Hume’s history of emotive AI voice models
Founded in 2021 by Alan Cowen, a former researcher at Google DeepMind, Hume aims to bridge the gap between human emotional nuance and AI interaction.
The company trained its models on an expansive dataset drawn from hundreds of thousands of participants worldwide—capturing not just speech and text, but also vocal bursts and facial expressions.
“Emotional intelligence includes the ability to infer intentions and preferences from behavior.

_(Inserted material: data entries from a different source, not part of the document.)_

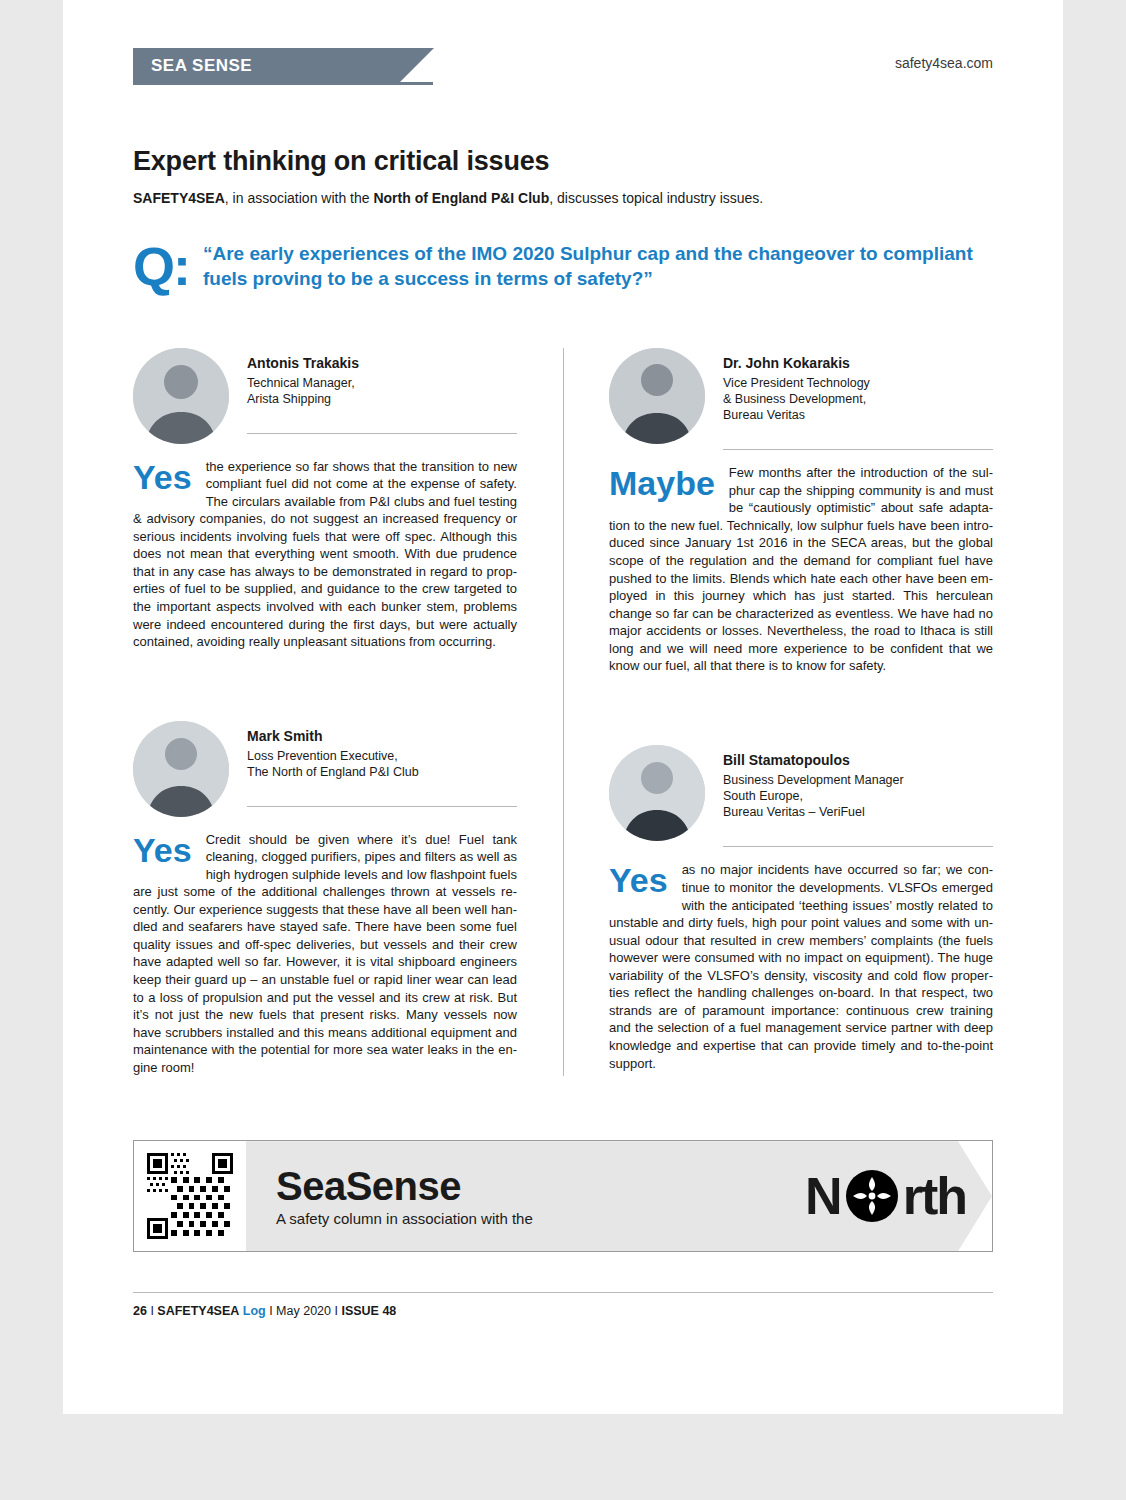SEA SENSE
safety4sea.com
Expert thinking on critical issues
SAFETY4SEA, in association with the North of England P&I Club, discusses topical industry issues.
Q:
“Are early experiences of the IMO 2020 Sulphur cap and the changeover to compliant fuels proving to be a success in terms of safety?”
Antonis Trakakis
Technical Manager,
Arista Shipping
Yes
the experience so far shows that the transition to new compliant fuel did not come at the expense of safety. The circulars available from P&I clubs and fuel testing & advisory companies, do not suggest an increased frequency or serious incidents involving fuels that were off spec. Although this does not mean that everything went smooth. With due prudence that in any case has always to be demonstrated in regard to properties of fuel to be supplied, and guidance to the crew targeted to the important aspects involved with each bunker stem, problems were indeed encountered during the first days, but were actually contained, avoiding really unpleasant situations from occurring.
Mark Smith
Loss Prevention Executive,
The North of England P&I Club
Yes
Credit should be given where it’s due! Fuel tank cleaning, clogged purifiers, pipes and filters as well as high hydrogen sulphide levels and low flashpoint fuels are just some of the additional challenges thrown at vessels recently. Our experience suggests that these have all been well handled and seafarers have stayed safe. There have been some fuel quality issues and off-spec deliveries, but vessels and their crew have adapted well so far. However, it is vital shipboard engineers keep their guard up – an unstable fuel or rapid liner wear can lead to a loss of propulsion and put the vessel and its crew at risk. But it’s not just the new fuels that present risks. Many vessels now have scrubbers installed and this means additional equipment and maintenance with the potential for more sea water leaks in the engine room!
Dr. John Kokarakis
Vice President Technology
& Business Development,
Bureau Veritas
Maybe
Few months after the introduction of the sulphur cap the shipping community is and must be “cautiously optimistic” about safe adaptation to the new fuel. Technically, low sulphur fuels have been introduced since January 1st 2016 in the SECA areas, but the global scope of the regulation and the demand for compliant fuel have pushed to the limits. Blends which hate each other have been employed in this journey which has just started. This herculean change so far can be characterized as eventless. We have had no major accidents or losses. Nevertheless, the road to Ithaca is still long and we will need more experience to be confident that we know our fuel, all that there is to know for safety.
Bill Stamatopoulos
Business Development Manager
South Europe,
Bureau Veritas – VeriFuel
Yes
as no major incidents have occurred so far; we continue to monitor the developments. VLSFOs emerged with the anticipated ‘teething issues’ mostly related to unstable and dirty fuels, high pour point values and some with unusual odour that resulted in crew members’ complaints (the fuels however were consumed with no impact on equipment). The huge variability of the VLSFO’s density, viscosity and cold flow properties reflect the handling challenges on-board. In that respect, two strands are of paramount importance: continuous crew training and the selection of a fuel management service partner with deep knowledge and expertise that can provide timely and to-the-point support.
SeaSense
A safety column in association with the
N rth
26 I SAFETY4SEA Log I May 2020 I ISSUE 48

That’s the very core of what AI interfaces are trying to achieve,” Cowen told VentureBeat. Hume’s mission is to make AI interfaces more responsive, humanlike, and ultimately more useful—whether that’s helping a customer navigate an app or narrating a story with just the right blend of drama and humor.
In early 2024, the company launched EVI 2, which offered 40% lower latency and 30% reduced pricing compared to EVI 1, alongside new features like dynamic voice customization and in-conversation style prompts.
February 2025 saw the debut of Octave, a text-to-speech engine for content creators capable of adjusting emotions at the sentence level with text prompts.
With EVI 3 now available for hands-on exploration and full API access just around the corner, Hume hopes to allow developers and creators to reimagine what’s possible with voice AI.